◆ To do:
A. From the article on Google's social search, output the passage starting with "Your friends' opinions" and going on through "absent is Facebook.", reproduced word for word.
B. Answer these questions using the article on Google's social search.
(i) In what year did Google first introduce Google Social Search?
(ii) Before this change, where did social search results appear?
(iii) According to an analyst, which company's search engine is Google moving to match?

◆ Selection:
Your friends' opinions will be mixed into search results as Google gets more social. But Google isn't including your friends on Facebook. So if you search for a restaurant and your pal has comments about the place, Google will let you know in the search results. An analyst said Google is moving to match what Microsoft's Bing does.
Google on Thursday set out to blend Google search results with the opinions of your friends, family and business associates. The move to bolster social search is an acknowledgment that relevancy includes relationships.
Google first introduced Google Social Search in 2009 and has made improvements along the way. Now the company is moving to more visibly integrate information from your social network, including YouTube, Flickr and blog and web sites. Notably absent is Facebook.
"First, social search results will now be mixed throughout your results based on their relevance -- in the past they only appeared at the bottom," Google Product Management Director Mike Cassidy and Product Manager Matthew Kulick wrote in a blog post. "This means you'll start seeing more from people like coworkers and friends, with annotations below the results they've shared or created."

◆ Data listing:
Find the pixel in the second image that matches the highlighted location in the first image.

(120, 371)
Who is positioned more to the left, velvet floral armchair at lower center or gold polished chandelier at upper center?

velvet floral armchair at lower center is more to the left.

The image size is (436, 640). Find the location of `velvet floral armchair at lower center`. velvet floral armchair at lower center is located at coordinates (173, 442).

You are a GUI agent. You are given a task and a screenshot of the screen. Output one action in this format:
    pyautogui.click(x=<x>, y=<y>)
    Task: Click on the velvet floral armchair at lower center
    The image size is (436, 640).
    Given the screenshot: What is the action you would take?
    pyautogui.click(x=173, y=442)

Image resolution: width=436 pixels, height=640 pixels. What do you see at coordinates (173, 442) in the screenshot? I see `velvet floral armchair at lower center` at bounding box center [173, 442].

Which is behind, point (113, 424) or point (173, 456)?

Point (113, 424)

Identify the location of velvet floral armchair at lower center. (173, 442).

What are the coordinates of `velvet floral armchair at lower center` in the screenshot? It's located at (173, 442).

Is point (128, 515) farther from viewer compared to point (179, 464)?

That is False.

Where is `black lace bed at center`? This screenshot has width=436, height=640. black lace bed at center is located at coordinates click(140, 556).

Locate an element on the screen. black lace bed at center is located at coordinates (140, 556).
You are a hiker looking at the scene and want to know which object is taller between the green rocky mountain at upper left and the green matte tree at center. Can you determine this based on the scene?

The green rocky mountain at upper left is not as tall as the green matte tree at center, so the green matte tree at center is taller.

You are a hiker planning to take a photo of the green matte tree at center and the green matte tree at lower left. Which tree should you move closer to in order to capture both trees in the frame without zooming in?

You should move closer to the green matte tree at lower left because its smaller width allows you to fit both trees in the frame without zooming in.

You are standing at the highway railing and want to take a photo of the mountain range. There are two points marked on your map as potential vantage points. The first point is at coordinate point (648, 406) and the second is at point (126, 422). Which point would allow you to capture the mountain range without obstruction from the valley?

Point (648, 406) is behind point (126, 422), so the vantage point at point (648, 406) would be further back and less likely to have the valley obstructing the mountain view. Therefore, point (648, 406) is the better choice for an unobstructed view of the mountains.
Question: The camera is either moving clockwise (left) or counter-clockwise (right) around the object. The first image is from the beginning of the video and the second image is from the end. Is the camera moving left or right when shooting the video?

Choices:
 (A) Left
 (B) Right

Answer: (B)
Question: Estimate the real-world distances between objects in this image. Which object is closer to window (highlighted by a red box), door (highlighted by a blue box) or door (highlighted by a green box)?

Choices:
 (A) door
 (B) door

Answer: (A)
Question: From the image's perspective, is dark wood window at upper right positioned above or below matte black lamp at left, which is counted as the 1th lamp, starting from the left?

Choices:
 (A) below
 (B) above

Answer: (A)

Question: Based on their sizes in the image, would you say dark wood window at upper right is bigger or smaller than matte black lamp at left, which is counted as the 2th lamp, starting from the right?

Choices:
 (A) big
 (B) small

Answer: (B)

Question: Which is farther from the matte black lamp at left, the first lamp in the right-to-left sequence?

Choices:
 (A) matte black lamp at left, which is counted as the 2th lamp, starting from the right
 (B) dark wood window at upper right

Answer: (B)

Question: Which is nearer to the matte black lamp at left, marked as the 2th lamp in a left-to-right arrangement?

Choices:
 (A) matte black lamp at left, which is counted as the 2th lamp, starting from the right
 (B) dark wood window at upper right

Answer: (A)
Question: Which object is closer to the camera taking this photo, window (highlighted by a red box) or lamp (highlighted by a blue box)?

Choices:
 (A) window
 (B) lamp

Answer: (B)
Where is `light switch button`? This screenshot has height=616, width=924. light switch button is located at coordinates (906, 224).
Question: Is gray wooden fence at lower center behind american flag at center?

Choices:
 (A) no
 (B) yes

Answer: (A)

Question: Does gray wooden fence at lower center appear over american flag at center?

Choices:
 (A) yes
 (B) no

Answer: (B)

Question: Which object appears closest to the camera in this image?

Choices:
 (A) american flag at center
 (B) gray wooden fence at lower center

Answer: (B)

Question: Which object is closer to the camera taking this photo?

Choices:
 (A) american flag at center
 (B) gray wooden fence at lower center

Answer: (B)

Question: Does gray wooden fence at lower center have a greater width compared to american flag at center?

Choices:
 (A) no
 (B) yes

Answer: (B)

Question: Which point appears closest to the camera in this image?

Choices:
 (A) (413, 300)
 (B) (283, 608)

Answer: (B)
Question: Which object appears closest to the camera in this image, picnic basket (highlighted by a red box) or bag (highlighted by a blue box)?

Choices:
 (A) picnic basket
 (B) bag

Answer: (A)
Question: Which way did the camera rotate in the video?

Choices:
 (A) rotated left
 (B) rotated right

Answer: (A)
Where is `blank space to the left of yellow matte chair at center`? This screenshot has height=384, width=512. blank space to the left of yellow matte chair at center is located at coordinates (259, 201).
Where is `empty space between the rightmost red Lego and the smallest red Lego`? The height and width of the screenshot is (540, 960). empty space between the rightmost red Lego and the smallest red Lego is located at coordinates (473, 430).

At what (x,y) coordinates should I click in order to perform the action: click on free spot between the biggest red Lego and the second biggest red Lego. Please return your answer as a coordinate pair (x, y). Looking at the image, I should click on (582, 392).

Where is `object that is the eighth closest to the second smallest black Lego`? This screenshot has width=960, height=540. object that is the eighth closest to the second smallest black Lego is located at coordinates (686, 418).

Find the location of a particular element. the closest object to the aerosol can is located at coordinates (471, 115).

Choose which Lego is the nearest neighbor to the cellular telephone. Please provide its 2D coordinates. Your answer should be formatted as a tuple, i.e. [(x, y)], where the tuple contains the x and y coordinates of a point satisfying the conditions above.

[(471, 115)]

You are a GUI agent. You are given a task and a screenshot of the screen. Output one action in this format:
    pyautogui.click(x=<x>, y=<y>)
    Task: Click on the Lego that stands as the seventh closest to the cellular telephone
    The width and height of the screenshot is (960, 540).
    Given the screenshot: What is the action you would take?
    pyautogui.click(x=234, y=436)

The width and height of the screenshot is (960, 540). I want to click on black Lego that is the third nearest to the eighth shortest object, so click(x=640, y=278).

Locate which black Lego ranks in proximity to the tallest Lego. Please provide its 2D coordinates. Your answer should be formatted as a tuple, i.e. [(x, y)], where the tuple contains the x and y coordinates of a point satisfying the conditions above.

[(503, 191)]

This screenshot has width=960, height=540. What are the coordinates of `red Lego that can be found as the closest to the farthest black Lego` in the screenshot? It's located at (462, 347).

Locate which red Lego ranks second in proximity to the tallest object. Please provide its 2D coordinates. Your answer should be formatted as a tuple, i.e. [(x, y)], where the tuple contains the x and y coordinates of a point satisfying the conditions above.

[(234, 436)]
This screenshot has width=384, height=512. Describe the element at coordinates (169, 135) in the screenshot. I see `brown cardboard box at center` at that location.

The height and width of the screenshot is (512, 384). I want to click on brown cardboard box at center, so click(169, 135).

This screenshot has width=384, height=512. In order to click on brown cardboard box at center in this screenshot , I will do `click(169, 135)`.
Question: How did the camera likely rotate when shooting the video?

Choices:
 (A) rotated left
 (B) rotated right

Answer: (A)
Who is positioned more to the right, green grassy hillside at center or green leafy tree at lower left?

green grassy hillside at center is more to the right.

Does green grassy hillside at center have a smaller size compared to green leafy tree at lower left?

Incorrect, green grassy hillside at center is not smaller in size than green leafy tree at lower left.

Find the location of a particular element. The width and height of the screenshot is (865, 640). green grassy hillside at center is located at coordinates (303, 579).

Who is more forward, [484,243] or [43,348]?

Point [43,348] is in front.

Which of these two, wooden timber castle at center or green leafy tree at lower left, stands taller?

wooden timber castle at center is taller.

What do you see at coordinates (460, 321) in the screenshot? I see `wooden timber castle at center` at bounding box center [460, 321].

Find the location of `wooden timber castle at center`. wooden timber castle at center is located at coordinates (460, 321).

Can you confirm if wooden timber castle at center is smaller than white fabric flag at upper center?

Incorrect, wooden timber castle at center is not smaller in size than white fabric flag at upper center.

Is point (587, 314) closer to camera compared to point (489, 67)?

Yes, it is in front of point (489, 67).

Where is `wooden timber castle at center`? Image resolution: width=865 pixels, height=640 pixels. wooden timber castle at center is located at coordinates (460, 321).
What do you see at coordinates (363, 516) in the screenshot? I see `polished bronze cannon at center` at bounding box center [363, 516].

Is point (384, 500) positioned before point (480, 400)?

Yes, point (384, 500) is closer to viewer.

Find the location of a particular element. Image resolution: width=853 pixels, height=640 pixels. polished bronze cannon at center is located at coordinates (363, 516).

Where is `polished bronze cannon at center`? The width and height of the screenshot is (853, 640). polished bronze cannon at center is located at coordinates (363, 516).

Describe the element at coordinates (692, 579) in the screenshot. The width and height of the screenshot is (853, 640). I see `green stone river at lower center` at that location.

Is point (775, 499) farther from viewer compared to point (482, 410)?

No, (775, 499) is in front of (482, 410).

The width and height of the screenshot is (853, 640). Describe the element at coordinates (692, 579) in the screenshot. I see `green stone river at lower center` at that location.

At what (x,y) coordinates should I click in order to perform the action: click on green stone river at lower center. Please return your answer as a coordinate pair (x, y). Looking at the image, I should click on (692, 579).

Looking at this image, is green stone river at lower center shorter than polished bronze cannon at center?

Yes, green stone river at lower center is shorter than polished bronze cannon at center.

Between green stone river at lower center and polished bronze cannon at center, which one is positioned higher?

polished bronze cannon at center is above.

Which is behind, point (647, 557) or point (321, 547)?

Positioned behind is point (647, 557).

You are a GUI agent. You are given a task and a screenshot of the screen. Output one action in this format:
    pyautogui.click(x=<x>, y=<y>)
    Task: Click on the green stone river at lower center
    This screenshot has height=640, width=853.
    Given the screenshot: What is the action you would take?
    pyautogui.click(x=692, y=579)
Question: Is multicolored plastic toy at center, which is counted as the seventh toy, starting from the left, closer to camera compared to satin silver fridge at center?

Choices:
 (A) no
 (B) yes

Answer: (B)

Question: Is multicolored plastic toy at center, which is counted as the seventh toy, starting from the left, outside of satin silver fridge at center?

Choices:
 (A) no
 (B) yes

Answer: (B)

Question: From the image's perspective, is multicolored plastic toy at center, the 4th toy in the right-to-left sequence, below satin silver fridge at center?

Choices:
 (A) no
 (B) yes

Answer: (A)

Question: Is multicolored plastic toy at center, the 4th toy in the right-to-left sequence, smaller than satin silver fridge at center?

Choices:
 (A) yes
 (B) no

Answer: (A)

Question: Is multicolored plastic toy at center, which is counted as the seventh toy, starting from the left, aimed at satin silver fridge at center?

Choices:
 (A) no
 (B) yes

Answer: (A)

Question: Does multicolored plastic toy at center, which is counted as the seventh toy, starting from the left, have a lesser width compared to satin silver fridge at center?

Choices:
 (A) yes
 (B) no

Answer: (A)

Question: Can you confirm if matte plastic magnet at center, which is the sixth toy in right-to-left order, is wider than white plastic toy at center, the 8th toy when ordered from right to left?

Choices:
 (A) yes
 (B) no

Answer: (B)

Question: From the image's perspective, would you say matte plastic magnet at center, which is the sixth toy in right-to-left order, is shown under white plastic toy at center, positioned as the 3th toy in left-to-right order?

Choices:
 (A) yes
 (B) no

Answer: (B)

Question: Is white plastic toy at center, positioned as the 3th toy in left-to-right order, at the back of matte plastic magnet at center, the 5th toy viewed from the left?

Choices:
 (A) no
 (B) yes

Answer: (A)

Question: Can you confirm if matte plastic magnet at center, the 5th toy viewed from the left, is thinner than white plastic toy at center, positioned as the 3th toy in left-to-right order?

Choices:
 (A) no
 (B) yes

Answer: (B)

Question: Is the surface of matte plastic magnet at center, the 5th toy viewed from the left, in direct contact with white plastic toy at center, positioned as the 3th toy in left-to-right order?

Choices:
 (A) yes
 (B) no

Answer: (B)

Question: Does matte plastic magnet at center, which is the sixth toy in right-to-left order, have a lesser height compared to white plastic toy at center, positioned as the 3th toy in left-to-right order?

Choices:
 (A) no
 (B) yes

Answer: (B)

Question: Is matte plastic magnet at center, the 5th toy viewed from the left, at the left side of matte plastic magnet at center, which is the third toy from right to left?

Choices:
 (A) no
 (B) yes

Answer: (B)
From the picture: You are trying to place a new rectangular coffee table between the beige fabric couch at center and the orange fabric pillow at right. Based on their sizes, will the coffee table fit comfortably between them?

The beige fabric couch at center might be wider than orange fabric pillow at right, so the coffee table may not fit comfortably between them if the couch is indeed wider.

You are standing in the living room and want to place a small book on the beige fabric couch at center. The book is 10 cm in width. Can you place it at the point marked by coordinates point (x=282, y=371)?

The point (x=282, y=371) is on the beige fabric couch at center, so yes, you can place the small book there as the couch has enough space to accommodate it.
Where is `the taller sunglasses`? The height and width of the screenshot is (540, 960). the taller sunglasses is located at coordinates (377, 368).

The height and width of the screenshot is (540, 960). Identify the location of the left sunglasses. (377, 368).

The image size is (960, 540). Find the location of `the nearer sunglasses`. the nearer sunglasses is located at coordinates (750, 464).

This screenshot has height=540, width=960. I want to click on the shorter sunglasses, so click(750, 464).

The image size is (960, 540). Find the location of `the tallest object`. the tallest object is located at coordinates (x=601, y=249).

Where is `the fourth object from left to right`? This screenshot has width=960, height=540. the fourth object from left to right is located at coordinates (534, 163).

◆ Task-by-task results:
A.
Your friends' opinions will be mixed into search results as Google gets more social. But Google isn't including your friends on Facebook. So if you search for a restaurant and your pal has comments about the place, Google will let you know in the search results. An analyst said Google is moving to match what Microsoft's Bing does.
Google on Thursday set out to blend Google search results with the opinions of your friends, family and business associates. The move to bolster social search is an acknowledgment that relevancy includes relationships.
Google first introduced Google Social Search in 2009 and has made improvements along the way. Now the company is moving to more visibly integrate information from your social network, including YouTube, Flickr and blog and web sites. Notably absent is Facebook.

B.
(i) 2009
(ii) Only at the bottom of the results
(iii) Microsoft's (Bing)